### Records for the task

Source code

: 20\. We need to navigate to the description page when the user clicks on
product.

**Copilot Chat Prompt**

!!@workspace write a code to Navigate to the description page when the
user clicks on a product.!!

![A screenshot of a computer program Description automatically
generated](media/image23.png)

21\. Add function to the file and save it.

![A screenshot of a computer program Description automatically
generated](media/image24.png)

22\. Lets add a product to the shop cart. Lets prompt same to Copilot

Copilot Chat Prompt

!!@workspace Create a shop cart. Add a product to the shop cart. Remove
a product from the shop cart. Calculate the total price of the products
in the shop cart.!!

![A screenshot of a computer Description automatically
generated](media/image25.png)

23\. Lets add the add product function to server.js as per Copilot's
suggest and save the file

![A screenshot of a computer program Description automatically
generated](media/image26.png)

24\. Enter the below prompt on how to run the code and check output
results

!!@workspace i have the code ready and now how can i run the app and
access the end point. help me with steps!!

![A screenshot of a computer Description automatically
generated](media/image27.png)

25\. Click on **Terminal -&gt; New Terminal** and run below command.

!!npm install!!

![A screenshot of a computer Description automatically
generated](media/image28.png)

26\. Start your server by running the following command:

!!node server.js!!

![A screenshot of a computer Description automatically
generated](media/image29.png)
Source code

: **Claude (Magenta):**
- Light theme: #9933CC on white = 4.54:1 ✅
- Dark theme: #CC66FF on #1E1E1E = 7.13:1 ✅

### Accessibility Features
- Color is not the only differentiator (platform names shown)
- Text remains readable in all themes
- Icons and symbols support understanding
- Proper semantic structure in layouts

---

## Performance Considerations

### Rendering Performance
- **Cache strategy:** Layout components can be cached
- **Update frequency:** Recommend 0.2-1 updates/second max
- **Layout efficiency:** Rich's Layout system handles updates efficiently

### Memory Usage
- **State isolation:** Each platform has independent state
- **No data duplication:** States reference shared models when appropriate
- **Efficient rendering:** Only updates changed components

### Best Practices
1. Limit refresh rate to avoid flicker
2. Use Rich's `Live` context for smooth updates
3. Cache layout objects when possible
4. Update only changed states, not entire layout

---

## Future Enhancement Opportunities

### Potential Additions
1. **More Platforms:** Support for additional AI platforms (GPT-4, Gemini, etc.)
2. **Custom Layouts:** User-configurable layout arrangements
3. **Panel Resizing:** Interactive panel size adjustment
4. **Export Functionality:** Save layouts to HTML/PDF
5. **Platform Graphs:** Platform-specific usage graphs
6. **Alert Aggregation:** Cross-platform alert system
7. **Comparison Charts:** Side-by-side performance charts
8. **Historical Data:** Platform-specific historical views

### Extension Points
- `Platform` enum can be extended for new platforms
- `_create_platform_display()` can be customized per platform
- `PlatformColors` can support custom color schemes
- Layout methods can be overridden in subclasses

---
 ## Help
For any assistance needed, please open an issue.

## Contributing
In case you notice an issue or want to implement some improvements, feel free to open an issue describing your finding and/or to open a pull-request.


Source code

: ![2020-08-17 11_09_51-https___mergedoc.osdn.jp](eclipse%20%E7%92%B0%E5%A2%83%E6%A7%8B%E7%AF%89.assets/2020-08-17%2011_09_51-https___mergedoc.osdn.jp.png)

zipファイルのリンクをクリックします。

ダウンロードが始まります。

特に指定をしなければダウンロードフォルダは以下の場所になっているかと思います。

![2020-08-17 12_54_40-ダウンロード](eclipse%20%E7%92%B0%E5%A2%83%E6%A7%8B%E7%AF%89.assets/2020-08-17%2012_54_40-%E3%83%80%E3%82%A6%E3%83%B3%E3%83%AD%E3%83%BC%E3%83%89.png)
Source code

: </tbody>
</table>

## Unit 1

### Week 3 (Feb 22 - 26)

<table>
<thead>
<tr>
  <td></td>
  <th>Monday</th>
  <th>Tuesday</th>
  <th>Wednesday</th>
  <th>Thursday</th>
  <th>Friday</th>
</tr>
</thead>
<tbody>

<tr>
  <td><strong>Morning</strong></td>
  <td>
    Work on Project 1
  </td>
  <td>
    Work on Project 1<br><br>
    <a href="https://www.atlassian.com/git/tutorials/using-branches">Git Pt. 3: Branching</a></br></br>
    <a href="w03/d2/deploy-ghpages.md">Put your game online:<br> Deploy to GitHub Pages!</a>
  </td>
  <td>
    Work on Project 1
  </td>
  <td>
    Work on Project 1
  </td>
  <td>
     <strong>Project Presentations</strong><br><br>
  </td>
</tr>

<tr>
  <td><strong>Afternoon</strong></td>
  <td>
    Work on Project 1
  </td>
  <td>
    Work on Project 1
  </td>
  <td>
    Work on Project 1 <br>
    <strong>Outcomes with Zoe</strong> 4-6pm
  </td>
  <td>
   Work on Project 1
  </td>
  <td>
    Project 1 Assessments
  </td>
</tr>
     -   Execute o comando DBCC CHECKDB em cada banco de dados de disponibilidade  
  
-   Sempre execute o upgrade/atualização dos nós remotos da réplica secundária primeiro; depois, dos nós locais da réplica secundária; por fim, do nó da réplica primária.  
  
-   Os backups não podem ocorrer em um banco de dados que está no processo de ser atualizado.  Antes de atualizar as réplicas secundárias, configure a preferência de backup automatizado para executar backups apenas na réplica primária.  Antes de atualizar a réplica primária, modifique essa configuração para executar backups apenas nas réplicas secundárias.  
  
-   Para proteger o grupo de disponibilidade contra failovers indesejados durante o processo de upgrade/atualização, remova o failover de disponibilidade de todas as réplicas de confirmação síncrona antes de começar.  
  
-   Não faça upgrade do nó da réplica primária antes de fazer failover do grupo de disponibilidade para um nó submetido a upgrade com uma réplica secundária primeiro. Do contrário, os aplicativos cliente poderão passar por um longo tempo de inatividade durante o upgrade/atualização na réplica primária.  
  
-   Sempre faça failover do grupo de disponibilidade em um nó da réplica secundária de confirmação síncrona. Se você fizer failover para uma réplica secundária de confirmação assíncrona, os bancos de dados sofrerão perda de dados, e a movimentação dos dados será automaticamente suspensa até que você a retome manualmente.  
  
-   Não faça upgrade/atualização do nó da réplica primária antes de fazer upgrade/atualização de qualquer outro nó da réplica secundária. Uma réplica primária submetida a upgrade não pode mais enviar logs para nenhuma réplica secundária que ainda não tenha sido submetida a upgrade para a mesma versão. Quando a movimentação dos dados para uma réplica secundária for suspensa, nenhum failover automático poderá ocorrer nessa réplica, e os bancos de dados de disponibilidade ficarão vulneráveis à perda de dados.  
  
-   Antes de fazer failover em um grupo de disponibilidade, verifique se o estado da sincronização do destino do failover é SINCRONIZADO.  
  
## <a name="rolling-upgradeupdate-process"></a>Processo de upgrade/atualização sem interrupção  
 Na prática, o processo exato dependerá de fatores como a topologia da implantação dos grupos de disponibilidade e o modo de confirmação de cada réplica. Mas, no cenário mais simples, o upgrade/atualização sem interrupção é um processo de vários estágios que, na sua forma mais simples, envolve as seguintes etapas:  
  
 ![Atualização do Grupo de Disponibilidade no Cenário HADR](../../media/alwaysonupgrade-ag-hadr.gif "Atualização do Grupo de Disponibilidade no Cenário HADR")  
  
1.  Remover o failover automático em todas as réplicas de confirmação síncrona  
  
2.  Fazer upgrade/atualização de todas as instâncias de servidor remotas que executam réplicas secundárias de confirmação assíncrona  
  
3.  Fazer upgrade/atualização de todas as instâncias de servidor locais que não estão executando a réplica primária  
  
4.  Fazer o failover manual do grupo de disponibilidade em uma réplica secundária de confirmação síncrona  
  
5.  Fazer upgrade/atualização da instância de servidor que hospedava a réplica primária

### Problem
Would you please return every line in the listing where "automático" shows up?

### Solved problem
-   Não faça upgrade/atualização do nó da réplica primária antes de fazer upgrade/atualização de qualquer outro nó da réplica secundária. Uma réplica primária submetida a upgrade não pode mais enviar logs para nenhuma réplica secundária que ainda não tenha sido submetida a upgrade para a mesma versão. Quando a movimentação dos dados para uma réplica secundária for suspensa, nenhum failover automático poderá ocorrer nessa réplica, e os bancos de dados de disponibilidade ficarão vulneráveis à perda de dados.  
1.  Remover o failover automático em todas as réplicas de confirmação síncrona  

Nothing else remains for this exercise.